[EM] SSD, RP wrap-up

Blake Cretney bcretney at postmark.net
Mon Apr 23 13:05:00 PDT 2001


Dear Markus,
 
> You wrote (19 Apr 2001):
> > RP can choose outside the initial Schwartz set. SSD & Cloneproof
SSD
> > will never do that. Choosing outside the initial Schwartz set
isn't
> > serious. I'm not aware of it causing a strategy problem, but that
> > doesn't mean I'm saying it doesn't. But it's an embarrassment,
and,
> > as I said before, an aesthetic gaffe. And an avoidable one, since
> > we've got excellent methods that don't have that failing.
> 
> In so far as your claim that Ranked Pairs could choose outside the
> Schwartz set seems to be your main argument against Ranked Pairs,
> it would be very helpful if you could post an explicit example where
> Ranked Pairs actually chooses a candidate outside the Schwartz set.
> Otherwise your claim that Ranked Pairs could choose outside the
> Schwartz set seems to be not justifiable.

The question was asked of Mike, but I'll respond anyway.  He must be
refering to an example like this:

A>B 40
B>C 39
C>A 38
A ties with D
D>B 5
D>C 4

----------

Now, I don't take the Schwartz criterion particularly seriously, but
just for fun, here's another criterion to counter it.

Let's call it the Pairwise Dominance criterion.  It goes like this.  

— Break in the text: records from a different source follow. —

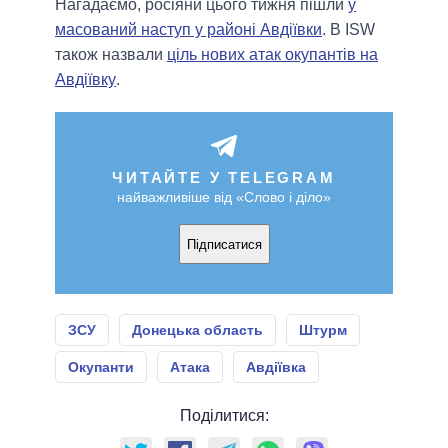
Нагадаємо, росіяни цього тижня пішли
у
масований наступ у районі Авдіївки
. В ISW
також назвали
ціль нових атак окупантів на
Авдіївку
.
ЧИТАЙТЕ У TELEGRAM
найважливіше від «Слово і діло»
Підписатися
ЗСУ
Донецька область
Штурм
Окупанти
Атака
Авдіївка
Поділитися:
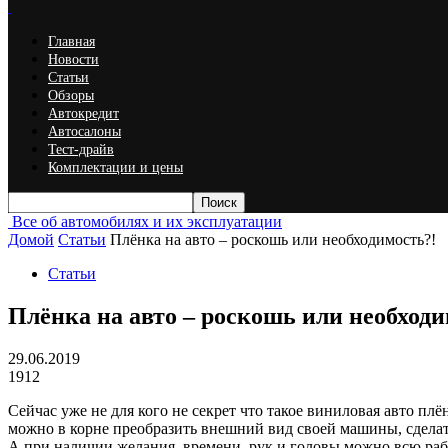
Главная
Новости
Статьи
Обзоры
Автокредит
Автосалоны
Тест-драйв
Комплектации и цены
Все об автомобилях и их эксплуатации
Домой
Статьи
Плёнка на авто – роскошь или необходимость?!
Статьи
Плёнка на авто – роскошь или необходи
29.06.2019
1912
Сейчас уже не для кого не секрет что такое виниловая авто 
можно в корне преобразить внешний вид своей машины, сделат
А при наличии желания, времени, рук и головы можно всю рабо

p(X,Y) is the number of voters who rank X over Y.  
For all X, if exists Y s.t. (for all Z, p(Y,Z)>=p(X,Z) and
p(Z,Y)<=p(Z,X)) and p(Y,X)>p(X,Y)
then  X must not win

In other words, a candidate shouldn't win, if there is another
candidate that not only beats it head-to-head, but also does at least
as well in all the other contests, whether measured in terms of votes
for or against the candidate.

If you use the tiebreaker that Zavist and Tideman specify for Ranked
Pairs, it passes this criterion.  Initially, I misuderstood their
tiebreaker, and then viewed it as unnecessarily complicated, but I
recently realized that it passes a criterion of this form, and has
certain other subtle advantages.  They may have considered this, but
they don't mention it.

For those wanting a definition of that tie-breaker, here it goes. 
Let's say you have two different victories, like
A vs. B and C vs. D
this involves the candidates A, B, C, and D.  One of these candidates
is ranked highest on the tiebreaker.  Whichever victory involves that
candidate is considered higher after the tiebreaker.  The same
candidate can appear in both victories, as long as it isn't highest. 
For example, given the tiebreaker A>B>C>D>E, C>B would beat D>E, since
B is ranked highest on the tiebreaker.

But it might be, that you have the same candidate repeated, and this
candidate is the highest.  Not surprisingly, you look at the
candidates the victories don't share, and see which is higher of
those.  That victory is considered higher after the tiebreaker.  For
example, with the tiebreaker A>B>C>D>E, C>D would beat E>C, since D is
higher than E on the tiebreaker.

Next, you consider pairwise ties.  Score those as a victory for the
higher ranked over the lower ranked candidate.  So, with tiebreaker
A>B>C>D>E, B=E would cause B to be ranked over E.  Once there are no
pairwise ties, and no victories are considered equal, the normal
definitions give a result.

--------

An example where Schulze/SSD fails PDC is the following,

1 ballot of each permutation of A B C D
2 A B C D
2 C D A B
2 D A B C

B shouldn't win by PDC, but with Schulze/SSD, it can (if you draw a
B-1st ballot).  It appears that there is little justification for
allowing B to win, since A does better than B by any reasonable
measure.  On the other hand, since this (and Schwartz) only show up
when there is a tie, this is really an argument about tiebreakers. 
You could make Schulze pass PDC, or RP pass Schwartz, by adding an
extra step to avoid electing the candidates that are declared
ineligible.  Of course, this provides another complication.